### Exercise objective
Your answer should be a single number: the count of lines in the entries below that contain "Жидкостные".

### Materials provided
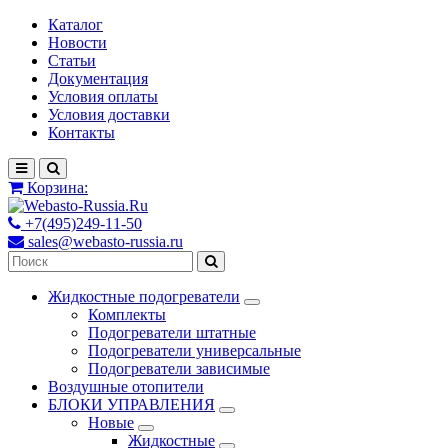
Каталог
Новости
Статьи
Документация
Условия оплаты
Условия доставки
Контакты
Корзина:
+7(495)249-11-50
sales@webasto-russia.ru
Жидкостные подогреватели
Комплекты
Подогреватели штатные
Подогреватели универсальные
Подогреватели зависимые
Воздушные отопители
БЛОКИ УПРАВЛЕНИЯ
Новые
Жидкостные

### Output for this exercise
2